The section on the BBC has been amended to record that regulation of the BBC's impartiality and accuracy will shortly fall under Ofcom's Broadcasting Code.
Broadcasting regulation: a quick guide
A quick guide to the regulation of broadcast media, including on-demand and internet services.
This is one of a series of quick guides, see Quick guides.
What services does this note cover?
This note discusses the regulation of broadcasting on television, radio and the internet, whether scheduled or on-demand.
Main regulatory issues
The main considerations are:
Authorisation. Does the provider need any licences, or to notify or get permission from any regulatory authorities?
Content. Are there any rules governing the content of the service?
Competition. Do any competition rules apply?
Broadcasting Act licence
A television or radio broadcast provider needs a licence from Ofcom, the communications regulator, under the Broadcasting Act 1990 ( www.practicallaw.com/7-508-3398) or 1996 ( www.practicallaw.com/5-508-4775) . The main licensable services are:
Television broadcasting services as defined in section 362 ( www.practicallaw.com/0-510-7109) of the Communications Act 2003 (for example, those provided by the ITV companies, Channel 4 and Five).
Television licensable content services (TLCS) as defined in section 232 ( www.practicallaw.com/9-509-0878) of the Communications Act, which include services broadcast by satellite or distributed over an electronic communications network (ECN) (such as cable or the internet), and which consist of television programmes or electronic programme guides (EPGs).
Digital television programme services, which are similar to TLCSs but are provided with a view to being broadcast in digital form from a multiplex (a block of transmission capacity).
Licences are also required for other related services such as, for example, local television services and teletext services. There is also a range of radio licences, for digital radio, community radio and radio restricted services.
The detailed distinctions between the different types of broadcast licensable services are beyond the scope of this note, and anyone applying for a licence should consult the relevant legislation and the licensing section of Ofcom's website. The distinctions are important, as the licence conditions differ for the different types of services. Some services will need more than one Broadcasting Act licence to cover their various activities.
"Fit and proper person"
Section 3(3) of both the 1990 and the 1996 Broadcasting Acts requires that licensees are "fit and proper persons". Ofcom sought to explain how it understands this test in the context of considering whether BSkyB remained a fit and proper person to hold a broadcasting licence in the wake of alleged phone hacking by News Corporation newspapers in the summer of 2011. Ofcom published frequently asked questions (see Legal update, Ofcom publishes "fit and proper person" FAQs ( www.practicallaw.com/3-506-9403) ) and a decision on BSkyB (see Legal update, Ofcom decides Sky is fit and proper broadcast licensee ( www.practicallaw.com/2-521-4641) ).

## Extracted entries
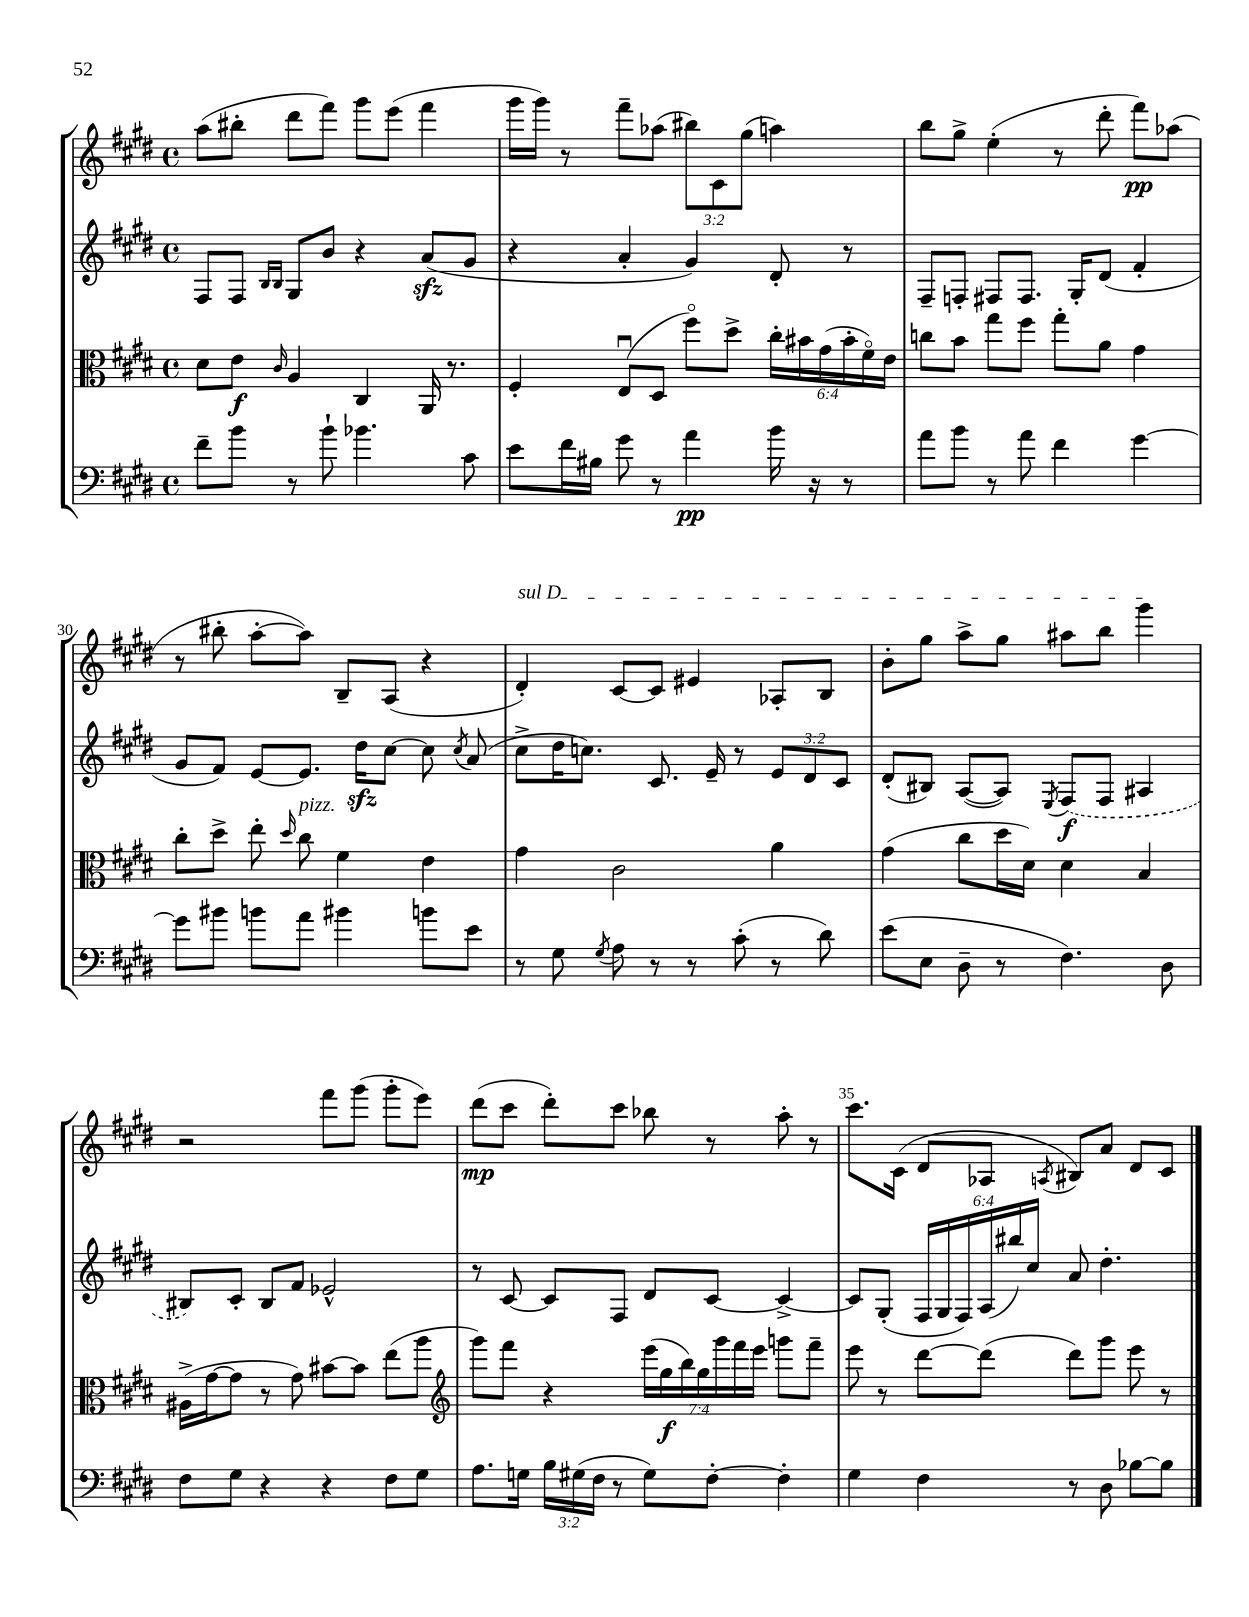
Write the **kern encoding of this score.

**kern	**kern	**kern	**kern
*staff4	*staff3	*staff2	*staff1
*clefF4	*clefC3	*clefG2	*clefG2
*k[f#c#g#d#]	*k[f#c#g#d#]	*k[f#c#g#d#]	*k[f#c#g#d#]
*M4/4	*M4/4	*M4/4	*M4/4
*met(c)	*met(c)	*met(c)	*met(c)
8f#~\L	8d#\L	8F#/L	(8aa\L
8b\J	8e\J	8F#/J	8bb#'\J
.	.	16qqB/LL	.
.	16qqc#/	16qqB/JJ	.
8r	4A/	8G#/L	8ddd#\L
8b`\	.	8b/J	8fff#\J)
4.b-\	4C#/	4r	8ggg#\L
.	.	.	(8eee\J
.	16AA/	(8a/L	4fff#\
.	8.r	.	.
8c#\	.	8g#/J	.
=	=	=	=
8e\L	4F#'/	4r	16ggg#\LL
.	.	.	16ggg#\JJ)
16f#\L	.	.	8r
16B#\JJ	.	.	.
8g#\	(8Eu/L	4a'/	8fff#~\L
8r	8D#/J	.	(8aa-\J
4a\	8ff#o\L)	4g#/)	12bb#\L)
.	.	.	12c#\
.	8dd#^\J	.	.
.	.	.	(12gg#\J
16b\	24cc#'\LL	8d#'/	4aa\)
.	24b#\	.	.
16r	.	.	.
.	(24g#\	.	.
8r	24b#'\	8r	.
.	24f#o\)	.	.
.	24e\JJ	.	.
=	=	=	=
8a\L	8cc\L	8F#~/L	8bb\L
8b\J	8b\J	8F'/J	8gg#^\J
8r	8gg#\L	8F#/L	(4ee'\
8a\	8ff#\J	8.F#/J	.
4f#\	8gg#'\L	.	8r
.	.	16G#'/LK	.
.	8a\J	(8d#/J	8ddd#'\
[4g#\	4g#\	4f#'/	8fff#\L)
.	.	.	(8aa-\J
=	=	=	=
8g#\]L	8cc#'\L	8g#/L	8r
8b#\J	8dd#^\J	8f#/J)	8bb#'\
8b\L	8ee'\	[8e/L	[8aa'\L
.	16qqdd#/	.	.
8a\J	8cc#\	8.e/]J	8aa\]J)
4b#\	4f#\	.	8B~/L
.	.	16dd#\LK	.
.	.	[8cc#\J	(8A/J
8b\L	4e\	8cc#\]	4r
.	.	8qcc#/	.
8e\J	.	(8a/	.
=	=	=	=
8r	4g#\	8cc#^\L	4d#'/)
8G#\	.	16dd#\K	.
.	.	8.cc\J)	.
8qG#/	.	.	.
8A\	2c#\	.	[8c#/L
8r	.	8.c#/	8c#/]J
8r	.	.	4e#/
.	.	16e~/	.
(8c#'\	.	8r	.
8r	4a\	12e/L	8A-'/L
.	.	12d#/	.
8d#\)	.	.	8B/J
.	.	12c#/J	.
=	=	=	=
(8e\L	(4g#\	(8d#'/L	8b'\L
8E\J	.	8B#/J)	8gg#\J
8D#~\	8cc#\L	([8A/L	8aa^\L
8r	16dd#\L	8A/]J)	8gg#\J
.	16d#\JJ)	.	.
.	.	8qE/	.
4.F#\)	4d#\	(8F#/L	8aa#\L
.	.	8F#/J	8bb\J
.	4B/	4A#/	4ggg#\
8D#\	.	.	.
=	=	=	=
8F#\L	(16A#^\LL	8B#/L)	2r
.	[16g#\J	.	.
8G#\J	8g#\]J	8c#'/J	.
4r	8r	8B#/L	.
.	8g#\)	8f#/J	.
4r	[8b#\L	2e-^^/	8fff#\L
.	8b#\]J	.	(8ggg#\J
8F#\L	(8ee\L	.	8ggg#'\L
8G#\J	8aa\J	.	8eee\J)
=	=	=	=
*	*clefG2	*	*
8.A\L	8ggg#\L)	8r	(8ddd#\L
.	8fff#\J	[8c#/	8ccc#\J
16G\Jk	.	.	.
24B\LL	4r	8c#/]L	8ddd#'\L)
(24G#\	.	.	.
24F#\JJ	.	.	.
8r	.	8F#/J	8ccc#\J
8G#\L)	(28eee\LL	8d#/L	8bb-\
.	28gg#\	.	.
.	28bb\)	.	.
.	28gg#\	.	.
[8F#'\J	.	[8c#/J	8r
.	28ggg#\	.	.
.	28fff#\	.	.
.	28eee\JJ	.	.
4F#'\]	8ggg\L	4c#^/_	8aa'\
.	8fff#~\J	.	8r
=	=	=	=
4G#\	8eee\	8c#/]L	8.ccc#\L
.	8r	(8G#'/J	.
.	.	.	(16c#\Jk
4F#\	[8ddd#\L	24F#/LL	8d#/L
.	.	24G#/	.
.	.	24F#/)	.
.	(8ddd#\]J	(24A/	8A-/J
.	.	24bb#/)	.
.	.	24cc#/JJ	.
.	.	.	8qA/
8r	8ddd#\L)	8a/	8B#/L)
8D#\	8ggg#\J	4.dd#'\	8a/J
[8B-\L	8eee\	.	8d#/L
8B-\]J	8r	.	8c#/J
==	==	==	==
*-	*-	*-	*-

--

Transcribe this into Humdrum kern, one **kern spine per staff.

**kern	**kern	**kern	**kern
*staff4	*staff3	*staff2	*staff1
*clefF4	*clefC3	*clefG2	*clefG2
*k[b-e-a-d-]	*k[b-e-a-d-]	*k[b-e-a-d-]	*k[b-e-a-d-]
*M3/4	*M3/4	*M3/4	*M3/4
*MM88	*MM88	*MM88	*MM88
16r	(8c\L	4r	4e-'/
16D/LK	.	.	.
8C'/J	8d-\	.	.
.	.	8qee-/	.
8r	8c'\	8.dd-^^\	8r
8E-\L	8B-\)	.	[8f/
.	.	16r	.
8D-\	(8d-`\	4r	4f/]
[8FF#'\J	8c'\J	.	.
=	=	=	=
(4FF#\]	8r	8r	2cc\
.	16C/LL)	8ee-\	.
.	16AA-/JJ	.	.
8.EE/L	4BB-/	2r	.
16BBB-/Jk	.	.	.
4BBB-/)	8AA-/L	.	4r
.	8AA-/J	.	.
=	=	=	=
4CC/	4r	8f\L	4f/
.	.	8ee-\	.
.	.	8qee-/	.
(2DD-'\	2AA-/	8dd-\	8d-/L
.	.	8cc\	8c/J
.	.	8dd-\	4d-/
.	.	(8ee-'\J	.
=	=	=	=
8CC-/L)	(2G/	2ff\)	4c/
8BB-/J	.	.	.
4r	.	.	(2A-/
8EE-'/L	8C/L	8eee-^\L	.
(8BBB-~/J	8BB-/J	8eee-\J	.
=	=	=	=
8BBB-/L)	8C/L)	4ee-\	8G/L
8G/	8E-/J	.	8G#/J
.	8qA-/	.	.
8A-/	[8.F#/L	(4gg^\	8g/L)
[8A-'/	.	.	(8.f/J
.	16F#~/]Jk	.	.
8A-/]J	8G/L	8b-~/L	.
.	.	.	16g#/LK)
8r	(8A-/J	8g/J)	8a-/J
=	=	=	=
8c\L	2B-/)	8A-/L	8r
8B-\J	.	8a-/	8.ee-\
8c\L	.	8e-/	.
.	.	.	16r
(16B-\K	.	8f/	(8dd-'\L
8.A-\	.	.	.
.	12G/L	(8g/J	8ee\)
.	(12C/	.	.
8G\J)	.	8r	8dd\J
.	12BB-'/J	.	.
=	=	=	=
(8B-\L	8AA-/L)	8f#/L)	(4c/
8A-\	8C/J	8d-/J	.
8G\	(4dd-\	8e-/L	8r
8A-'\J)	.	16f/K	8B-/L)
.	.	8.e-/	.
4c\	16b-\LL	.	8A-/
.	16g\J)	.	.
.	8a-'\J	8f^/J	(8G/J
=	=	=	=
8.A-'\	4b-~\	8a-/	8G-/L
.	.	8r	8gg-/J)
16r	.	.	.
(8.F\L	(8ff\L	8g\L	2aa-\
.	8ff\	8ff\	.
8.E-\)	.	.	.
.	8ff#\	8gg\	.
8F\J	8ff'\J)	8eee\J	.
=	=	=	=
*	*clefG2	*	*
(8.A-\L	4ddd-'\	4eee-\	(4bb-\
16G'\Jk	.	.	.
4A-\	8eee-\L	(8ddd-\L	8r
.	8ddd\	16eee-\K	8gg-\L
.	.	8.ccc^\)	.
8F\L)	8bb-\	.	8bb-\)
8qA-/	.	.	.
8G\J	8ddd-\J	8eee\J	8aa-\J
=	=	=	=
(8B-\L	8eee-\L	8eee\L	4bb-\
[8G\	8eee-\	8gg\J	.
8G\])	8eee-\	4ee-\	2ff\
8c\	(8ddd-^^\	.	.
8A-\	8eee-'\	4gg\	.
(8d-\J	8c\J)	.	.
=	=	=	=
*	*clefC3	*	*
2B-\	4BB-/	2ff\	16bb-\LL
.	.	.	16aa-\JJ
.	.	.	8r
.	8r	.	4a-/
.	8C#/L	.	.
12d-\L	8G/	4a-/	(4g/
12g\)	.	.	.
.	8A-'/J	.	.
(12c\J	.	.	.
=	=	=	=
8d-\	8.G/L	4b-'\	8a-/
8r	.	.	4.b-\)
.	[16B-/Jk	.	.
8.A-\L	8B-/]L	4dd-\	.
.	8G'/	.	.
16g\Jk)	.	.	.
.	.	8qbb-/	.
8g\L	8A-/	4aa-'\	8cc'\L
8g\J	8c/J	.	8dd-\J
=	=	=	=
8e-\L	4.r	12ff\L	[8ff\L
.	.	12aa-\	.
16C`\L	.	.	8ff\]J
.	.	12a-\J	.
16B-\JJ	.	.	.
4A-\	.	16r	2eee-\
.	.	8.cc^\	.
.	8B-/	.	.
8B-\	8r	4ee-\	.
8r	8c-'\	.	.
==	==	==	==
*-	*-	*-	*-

...

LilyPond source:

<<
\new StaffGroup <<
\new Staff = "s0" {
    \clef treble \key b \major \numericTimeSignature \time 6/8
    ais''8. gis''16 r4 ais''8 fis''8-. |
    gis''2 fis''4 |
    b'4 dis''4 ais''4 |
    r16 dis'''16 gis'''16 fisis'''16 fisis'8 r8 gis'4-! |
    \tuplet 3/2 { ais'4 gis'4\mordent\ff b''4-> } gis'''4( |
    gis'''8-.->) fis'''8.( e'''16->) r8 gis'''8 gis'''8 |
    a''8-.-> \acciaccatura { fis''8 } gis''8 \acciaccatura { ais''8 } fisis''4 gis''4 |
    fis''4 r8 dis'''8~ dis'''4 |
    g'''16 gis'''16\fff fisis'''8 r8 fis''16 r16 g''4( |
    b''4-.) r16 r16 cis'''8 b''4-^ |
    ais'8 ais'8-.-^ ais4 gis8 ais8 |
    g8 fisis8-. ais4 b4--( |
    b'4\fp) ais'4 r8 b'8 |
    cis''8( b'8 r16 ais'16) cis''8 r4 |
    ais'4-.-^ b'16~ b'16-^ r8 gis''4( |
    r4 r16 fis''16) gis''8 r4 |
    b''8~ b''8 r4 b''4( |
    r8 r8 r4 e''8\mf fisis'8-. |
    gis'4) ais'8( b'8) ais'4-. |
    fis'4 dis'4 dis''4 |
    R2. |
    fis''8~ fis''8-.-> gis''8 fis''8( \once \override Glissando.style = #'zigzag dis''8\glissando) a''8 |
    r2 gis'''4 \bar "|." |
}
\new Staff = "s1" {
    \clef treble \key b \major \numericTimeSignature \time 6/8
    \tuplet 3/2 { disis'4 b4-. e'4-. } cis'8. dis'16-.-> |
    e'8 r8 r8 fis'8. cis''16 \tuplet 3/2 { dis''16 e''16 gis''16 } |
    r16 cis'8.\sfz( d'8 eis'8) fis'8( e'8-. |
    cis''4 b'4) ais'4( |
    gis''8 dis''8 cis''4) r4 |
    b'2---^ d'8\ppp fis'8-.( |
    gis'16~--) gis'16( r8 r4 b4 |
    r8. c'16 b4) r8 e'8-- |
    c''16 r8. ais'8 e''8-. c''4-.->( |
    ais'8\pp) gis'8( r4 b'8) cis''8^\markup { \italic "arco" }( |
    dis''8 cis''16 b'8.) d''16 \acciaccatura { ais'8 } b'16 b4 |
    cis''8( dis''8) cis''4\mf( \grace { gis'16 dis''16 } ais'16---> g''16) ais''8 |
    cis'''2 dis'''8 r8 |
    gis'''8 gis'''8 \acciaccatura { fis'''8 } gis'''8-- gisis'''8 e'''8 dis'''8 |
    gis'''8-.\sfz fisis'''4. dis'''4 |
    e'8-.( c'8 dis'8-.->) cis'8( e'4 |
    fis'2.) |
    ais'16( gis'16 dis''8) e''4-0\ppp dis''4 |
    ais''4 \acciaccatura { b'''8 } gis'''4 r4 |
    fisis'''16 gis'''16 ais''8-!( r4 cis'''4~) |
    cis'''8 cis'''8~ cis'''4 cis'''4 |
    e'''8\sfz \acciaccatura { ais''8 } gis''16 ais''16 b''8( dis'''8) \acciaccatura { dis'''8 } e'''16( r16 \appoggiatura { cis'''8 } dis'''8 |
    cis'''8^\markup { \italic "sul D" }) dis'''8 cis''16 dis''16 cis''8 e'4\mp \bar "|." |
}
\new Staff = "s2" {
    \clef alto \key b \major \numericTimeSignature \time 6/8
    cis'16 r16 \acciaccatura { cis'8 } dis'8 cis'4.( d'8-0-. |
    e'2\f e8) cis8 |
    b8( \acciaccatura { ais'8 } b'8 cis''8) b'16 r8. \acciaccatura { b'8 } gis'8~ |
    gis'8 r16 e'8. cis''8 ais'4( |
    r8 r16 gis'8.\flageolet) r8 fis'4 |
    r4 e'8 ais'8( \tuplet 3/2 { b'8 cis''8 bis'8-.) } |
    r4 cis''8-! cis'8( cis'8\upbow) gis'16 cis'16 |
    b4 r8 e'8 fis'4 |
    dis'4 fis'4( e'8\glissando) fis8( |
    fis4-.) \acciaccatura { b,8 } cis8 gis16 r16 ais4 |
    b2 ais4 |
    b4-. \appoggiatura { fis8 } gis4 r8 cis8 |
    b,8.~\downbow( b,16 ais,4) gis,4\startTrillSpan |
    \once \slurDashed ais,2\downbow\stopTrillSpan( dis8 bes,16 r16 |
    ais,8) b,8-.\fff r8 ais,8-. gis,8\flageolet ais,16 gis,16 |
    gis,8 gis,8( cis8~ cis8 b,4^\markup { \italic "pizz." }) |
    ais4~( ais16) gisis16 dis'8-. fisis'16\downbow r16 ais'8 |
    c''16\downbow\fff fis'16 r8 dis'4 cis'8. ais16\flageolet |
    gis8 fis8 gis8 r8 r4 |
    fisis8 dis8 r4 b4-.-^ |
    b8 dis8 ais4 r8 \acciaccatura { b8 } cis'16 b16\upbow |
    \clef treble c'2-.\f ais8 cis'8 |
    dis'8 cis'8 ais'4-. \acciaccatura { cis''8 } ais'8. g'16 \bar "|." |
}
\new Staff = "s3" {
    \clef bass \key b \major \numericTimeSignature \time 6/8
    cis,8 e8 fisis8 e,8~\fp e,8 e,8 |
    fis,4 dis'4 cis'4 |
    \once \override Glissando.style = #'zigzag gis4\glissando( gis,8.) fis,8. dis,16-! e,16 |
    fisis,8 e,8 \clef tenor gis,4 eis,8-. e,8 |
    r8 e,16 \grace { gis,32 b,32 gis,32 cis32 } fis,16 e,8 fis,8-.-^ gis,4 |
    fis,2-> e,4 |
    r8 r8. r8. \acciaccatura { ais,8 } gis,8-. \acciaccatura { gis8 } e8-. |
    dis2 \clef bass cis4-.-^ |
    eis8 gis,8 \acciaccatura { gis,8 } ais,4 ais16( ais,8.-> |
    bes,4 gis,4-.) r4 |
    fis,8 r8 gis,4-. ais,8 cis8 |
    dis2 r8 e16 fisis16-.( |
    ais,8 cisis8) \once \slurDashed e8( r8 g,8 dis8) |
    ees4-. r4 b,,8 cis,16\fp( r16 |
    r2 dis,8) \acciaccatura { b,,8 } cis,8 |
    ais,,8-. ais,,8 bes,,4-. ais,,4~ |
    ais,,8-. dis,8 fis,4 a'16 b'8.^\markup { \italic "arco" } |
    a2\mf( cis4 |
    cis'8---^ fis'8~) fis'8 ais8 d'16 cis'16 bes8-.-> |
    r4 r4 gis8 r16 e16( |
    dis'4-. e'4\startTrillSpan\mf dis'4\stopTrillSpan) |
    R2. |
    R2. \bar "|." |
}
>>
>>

## Exercise description
According to the broadcasting regulation guide, which section of the 1990 and 1996 Broadcasting Acts requires licensees to be "fit and proper persons"?

## Written response
Section 3(3)